__PROBLEM REQUIREMENTS__
Transcribe each record as written.

Records from a dataset:
====================

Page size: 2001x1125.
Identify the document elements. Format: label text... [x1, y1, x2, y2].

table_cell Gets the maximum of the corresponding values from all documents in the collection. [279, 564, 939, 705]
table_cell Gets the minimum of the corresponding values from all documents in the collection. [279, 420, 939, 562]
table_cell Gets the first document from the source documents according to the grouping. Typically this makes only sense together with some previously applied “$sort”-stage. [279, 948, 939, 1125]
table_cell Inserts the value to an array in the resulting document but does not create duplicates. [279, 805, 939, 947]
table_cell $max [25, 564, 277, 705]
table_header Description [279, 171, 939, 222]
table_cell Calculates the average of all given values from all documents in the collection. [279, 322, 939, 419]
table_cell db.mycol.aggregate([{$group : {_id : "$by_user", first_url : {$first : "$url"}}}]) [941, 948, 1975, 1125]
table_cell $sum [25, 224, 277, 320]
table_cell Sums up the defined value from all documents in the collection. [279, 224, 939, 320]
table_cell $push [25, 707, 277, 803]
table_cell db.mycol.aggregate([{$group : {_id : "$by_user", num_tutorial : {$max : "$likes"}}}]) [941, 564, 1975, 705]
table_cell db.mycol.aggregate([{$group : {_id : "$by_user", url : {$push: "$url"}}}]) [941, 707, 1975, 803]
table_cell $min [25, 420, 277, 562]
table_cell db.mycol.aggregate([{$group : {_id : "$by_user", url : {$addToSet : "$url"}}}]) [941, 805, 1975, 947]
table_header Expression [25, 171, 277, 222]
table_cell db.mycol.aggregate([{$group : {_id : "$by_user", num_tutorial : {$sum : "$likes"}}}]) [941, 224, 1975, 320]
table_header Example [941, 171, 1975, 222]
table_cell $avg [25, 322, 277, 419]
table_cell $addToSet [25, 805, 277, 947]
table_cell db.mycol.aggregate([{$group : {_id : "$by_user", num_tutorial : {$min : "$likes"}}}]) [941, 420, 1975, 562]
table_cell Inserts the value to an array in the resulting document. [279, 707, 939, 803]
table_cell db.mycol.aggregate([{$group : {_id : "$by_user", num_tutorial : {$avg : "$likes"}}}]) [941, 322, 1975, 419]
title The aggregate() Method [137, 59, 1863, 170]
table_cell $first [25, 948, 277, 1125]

====================

__REPLY TO THE EXERCISE__
Page size: 2001x1125.
Identify the document elements. Format: label text... [x1, y1, x2, y2].

table_cell Gets the maximum of the corresponding values from all documents in the collection. [279, 564, 939, 705]
table_cell Gets the minimum of the corresponding values from all documents in the collection. [279, 420, 939, 562]
table_cell Gets the first document from the source documents according to the grouping. Typically this makes only sense together with some previously applied “$sort”-stage. [279, 948, 939, 1125]
table_cell Inserts the value to an array in the resulting document but does not create duplicates. [279, 805, 939, 947]
table_cell $max [25, 564, 277, 705]
table_header Description [279, 171, 939, 222]
table_cell Calculates the average of all given values from all documents in the collection. [279, 322, 939, 419]
table_cell db.mycol.aggregate([{$group : {_id : "$by_user", first_url : {$first : "$url"}}}]) [941, 948, 1975, 1125]
table_cell $sum [25, 224, 277, 320]
table_cell Sums up the defined value from all documents in the collection. [279, 224, 939, 320]
table_cell $push [25, 707, 277, 803]
table_cell db.mycol.aggregate([{$group : {_id : "$by_user", num_tutorial : {$max : "$likes"}}}]) [941, 564, 1975, 705]
table_cell db.mycol.aggregate([{$group : {_id : "$by_user", url : {$push: "$url"}}}]) [941, 707, 1975, 803]
table_cell $min [25, 420, 277, 562]
table_cell db.mycol.aggregate([{$group : {_id : "$by_user", url : {$addToSet : "$url"}}}]) [941, 805, 1975, 947]
table_header Expression [25, 171, 277, 222]
table_cell db.mycol.aggregate([{$group : {_id : "$by_user", num_tutorial : {$sum : "$likes"}}}]) [941, 224, 1975, 320]
table_header Example [941, 171, 1975, 222]
table_cell $avg [25, 322, 277, 419]
table_cell $addToSet [25, 805, 277, 947]
table_cell db.mycol.aggregate([{$group : {_id : "$by_user", num_tutorial : {$min : "$likes"}}}]) [941, 420, 1975, 562]
table_cell Inserts the value to an array in the resulting document. [279, 707, 939, 803]
table_cell db.mycol.aggregate([{$group : {_id : "$by_user", num_tutorial : {$avg : "$likes"}}}]) [941, 322, 1975, 419]
title The aggregate() Method [137, 59, 1863, 170]
table_cell $first [25, 948, 277, 1125]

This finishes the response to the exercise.